بهر گریه آمد آدم بر زمین ** تا بود گریان و نالان و حزین
Âdem, Firdevs’ten, yedi kat göklerin üstünden ayakları dolaşarak en adi yere, tâ kapı dibine, özür dilemek için gitti.1635
آدم از فردوس و از بالای هفت ** پای ماچان از برای عذر رفت
Eğer sen de Âdemoğluysan onun gibi özür dile, onun yolunda yürü!
گر ز پشت آدمی وز صلب او ** در طلب میباش هم در طلب او
Gönül ateşiyle gözyaşından çerez düz. Bahçe, bulutla güneş yüzünden yetişmiş, yeşermiştir.
ز آتش دل و آب دیده نقل ساز ** بوستان از ابر و خورشید است باز
Sen gözyaşı zevkini ne bilirsin?

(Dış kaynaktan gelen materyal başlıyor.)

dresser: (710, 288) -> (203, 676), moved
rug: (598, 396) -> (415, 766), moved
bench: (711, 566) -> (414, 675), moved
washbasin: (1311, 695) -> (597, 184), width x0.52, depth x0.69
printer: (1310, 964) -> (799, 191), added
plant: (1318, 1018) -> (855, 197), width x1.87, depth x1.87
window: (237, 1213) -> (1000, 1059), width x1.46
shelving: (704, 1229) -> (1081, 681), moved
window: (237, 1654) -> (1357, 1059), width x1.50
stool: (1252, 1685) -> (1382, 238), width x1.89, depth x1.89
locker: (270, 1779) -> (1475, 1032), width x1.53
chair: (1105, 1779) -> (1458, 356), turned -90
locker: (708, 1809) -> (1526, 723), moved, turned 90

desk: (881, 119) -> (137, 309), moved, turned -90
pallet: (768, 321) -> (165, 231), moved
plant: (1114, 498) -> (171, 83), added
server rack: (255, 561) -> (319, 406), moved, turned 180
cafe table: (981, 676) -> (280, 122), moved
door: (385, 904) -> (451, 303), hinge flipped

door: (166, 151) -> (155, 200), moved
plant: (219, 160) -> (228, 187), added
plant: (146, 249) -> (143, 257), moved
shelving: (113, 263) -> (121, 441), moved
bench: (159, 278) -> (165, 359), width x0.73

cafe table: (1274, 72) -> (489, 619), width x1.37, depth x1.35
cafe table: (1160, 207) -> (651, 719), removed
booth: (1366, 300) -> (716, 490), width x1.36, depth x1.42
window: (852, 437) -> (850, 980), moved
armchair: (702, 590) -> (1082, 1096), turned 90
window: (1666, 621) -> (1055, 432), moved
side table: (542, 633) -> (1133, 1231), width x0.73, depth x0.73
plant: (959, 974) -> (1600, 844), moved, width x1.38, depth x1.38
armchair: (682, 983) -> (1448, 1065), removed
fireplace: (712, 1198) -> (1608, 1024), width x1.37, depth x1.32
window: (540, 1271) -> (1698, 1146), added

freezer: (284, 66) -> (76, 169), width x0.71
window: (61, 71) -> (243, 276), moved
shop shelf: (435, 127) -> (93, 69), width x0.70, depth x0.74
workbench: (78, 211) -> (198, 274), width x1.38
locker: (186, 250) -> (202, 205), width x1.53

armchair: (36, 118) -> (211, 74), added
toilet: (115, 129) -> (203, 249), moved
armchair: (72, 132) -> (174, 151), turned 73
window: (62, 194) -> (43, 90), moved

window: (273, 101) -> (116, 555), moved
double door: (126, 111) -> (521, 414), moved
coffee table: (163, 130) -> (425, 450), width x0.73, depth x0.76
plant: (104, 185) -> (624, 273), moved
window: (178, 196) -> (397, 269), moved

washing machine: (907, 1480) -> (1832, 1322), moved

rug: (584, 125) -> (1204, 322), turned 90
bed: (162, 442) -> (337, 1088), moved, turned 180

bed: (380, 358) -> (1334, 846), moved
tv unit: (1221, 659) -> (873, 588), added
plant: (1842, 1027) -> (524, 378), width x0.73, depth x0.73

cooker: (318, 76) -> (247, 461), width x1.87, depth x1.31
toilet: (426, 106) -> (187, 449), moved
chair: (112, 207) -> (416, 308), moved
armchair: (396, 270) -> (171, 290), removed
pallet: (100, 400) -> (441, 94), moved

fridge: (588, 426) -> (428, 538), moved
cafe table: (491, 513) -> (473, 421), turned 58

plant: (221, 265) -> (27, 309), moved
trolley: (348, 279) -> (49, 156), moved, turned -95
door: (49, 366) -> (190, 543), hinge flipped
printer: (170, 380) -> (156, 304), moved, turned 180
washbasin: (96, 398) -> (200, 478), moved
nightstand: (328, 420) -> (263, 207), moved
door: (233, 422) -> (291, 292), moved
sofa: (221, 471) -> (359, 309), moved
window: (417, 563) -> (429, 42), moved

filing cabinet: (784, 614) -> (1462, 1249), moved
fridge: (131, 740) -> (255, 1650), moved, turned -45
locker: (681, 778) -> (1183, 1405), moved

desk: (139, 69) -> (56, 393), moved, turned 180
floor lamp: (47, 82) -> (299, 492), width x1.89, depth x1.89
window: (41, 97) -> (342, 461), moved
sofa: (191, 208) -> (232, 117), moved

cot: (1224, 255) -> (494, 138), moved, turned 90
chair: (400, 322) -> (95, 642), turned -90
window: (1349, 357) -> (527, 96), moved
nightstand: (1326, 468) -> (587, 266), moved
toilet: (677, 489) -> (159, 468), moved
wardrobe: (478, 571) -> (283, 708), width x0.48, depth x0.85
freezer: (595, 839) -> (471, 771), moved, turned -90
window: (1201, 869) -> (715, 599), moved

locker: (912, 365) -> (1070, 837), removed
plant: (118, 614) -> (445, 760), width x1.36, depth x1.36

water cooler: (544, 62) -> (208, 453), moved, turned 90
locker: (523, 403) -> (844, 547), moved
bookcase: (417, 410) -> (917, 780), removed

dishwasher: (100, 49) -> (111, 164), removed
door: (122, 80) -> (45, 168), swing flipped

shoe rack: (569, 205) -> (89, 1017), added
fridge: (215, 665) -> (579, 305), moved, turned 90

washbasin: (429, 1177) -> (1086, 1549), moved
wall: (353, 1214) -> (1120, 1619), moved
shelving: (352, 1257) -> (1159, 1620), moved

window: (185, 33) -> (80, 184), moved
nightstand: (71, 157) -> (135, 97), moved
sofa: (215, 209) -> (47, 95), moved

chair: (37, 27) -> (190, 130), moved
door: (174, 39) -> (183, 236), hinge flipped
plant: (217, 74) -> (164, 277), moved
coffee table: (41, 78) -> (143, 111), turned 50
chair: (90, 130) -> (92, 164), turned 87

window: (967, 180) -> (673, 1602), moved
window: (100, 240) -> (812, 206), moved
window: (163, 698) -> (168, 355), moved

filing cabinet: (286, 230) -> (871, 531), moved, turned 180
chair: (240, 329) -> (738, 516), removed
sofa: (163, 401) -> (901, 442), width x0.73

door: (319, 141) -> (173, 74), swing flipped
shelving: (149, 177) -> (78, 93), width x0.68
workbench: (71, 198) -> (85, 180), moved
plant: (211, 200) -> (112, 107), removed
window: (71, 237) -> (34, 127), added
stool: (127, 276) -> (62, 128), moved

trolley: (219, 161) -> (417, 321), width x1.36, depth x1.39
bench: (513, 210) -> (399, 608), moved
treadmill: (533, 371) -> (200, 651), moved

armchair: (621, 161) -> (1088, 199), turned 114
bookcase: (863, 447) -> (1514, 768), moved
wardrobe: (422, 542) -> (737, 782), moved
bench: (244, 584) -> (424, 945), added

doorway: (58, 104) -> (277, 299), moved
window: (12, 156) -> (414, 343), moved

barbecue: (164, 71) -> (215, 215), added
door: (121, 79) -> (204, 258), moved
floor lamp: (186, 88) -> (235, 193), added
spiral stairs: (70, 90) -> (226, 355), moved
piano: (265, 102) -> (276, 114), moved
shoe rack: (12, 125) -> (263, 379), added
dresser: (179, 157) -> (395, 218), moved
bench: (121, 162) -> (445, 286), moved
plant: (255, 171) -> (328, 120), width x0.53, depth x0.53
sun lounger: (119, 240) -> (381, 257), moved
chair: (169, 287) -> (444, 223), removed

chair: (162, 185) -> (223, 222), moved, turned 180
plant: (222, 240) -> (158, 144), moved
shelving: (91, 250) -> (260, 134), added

Görmedikleri gibi ekmek âşığısın!
تو چه دانی قدر آب دیدهگان ** عاشق نانی تو چون نادیدگان
Bu karın dağarcığından ekmeği boşaltırsan ululuk incileri ile doldurursun.
گر تو این انبان ز نان خالی کنی ** پر ز گوهرهای اجلالی کنی
Önce can çocuğunu Şeytan sütünden kes de sonra onu meleklere ortak yap.1640
طفل جان از شیر شیطان باز کن ** بعد از آنش با ملک انباز کن
Sen karanlık, mükedder ve bulanık oldukça bil ki melûn Şeytan’la sütkardeşisin!
تا تو تاریک و ملول و تیرهای ** دان که با دیو لعین همشیرهای
Nur ve kemali arttıran lokma, helâl kazançtan elde edilen lokmadır.
لقمهای کان نور افزود و کمال ** آن بود آورده از کسب حلال
Çırağımıza katılınca söndüren yağa yağ deme, çırağı söndüren yağa su de!
روغنی کاید چراغ ما کشد ** آب خوانش چون چراغی را کشد
İlim ve hikmet helâl lokmadan doğar; aşk ve rikkat helâl lokmadan meydana gelir.
علم و حکمت زاید از لقمهی حلال ** عشق و رقت آید از لقمهی حلال
Bir lokmadan hasede uğrar, tuzağa düşersen; bir lokmadan bilgisizlik ve gaflet meydana gelirse, sen o lokmayı haram bil!1645
چون ز لقمه تو حسد بینی و دام ** جهل و غفلت زاید آن را دان حرام
Hiç buğday ektin de arpa verdiğini gördün mü? Hiç attan eşek sıpası olduğunu gördün mü?